### Task goal:
Copy the material below line for line, keeping every word, number and punctuation mark unchanged.

Source data:

>>>

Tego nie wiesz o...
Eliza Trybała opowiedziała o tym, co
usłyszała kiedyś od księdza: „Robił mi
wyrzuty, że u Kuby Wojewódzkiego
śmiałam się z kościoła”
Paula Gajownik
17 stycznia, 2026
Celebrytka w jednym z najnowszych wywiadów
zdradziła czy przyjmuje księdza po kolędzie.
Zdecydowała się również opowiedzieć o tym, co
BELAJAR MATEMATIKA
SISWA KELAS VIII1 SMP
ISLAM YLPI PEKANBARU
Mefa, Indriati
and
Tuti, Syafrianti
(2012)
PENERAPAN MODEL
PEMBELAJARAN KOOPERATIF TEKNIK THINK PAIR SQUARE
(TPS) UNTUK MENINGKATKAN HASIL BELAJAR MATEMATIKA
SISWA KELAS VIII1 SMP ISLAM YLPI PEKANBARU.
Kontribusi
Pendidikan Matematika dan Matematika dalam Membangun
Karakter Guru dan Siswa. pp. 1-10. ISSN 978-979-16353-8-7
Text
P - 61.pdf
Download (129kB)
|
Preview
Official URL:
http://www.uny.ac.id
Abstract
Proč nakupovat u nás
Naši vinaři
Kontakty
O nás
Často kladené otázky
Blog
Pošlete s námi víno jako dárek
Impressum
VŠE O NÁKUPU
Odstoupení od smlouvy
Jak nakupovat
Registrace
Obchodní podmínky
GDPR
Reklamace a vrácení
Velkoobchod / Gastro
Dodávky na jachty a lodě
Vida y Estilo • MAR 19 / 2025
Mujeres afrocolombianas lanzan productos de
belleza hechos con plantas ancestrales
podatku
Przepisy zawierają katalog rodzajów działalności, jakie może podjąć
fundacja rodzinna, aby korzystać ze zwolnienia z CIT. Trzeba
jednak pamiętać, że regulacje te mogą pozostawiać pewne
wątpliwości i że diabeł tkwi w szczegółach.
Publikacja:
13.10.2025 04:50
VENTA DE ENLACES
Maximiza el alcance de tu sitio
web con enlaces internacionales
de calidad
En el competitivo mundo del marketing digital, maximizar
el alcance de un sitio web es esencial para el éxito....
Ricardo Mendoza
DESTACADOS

<<<

### Answer below:
Tego nie wiesz o...
Eliza Trybała opowiedziała o tym, co
usłyszała kiedyś od księdza: „Robił mi
wyrzuty, że u Kuby Wojewódzkiego
śmiałam się z kościoła”
Paula Gajownik
17 stycznia, 2026
Celebrytka w jednym z najnowszych wywiadów
zdradziła czy przyjmuje księdza po kolędzie.
Zdecydowała się również opowiedzieć o tym, co
BELAJAR MATEMATIKA
SISWA KELAS VIII1 SMP
ISLAM YLPI PEKANBARU
Mefa, Indriati
and
Tuti, Syafrianti
(2012)
PENERAPAN MODEL
PEMBELAJARAN KOOPERATIF TEKNIK THINK PAIR SQUARE
(TPS) UNTUK MENINGKATKAN HASIL BELAJAR MATEMATIKA
SISWA KELAS VIII1 SMP ISLAM YLPI PEKANBARU.
Kontribusi
Pendidikan Matematika dan Matematika dalam Membangun
Karakter Guru dan Siswa. pp. 1-10. ISSN 978-979-16353-8-7
Text
P - 61.pdf
Download (129kB)
|
Preview
Official URL:
http://www.uny.ac.id
Abstract
Proč nakupovat u nás
Naši vinaři
Kontakty
O nás
Často kladené otázky
Blog
Pošlete s námi víno jako dárek
Impressum
VŠE O NÁKUPU
Odstoupení od smlouvy
Jak nakupovat
Registrace
Obchodní podmínky
GDPR
Reklamace a vrácení
Velkoobchod / Gastro
Dodávky na jachty a lodě
Vida y Estilo • MAR 19 / 2025
Mujeres afrocolombianas lanzan productos de
belleza hechos con plantas ancestrales
podatku
Przepisy zawierają katalog rodzajów działalności, jakie może podjąć
fundacja rodzinna, aby korzystać ze zwolnienia z CIT. Trzeba
jednak pamiętać, że regulacje te mogą pozostawiać pewne
wątpliwości i że diabeł tkwi w szczegółach.
Publikacja:
13.10.2025 04:50
VENTA DE ENLACES
Maximiza el alcance de tu sitio
web con enlaces internacionales
de calidad
En el competitivo mundo del marketing digital, maximizar
el alcance de un sitio web es esencial para el éxito....
Ricardo Mendoza
DESTACADOS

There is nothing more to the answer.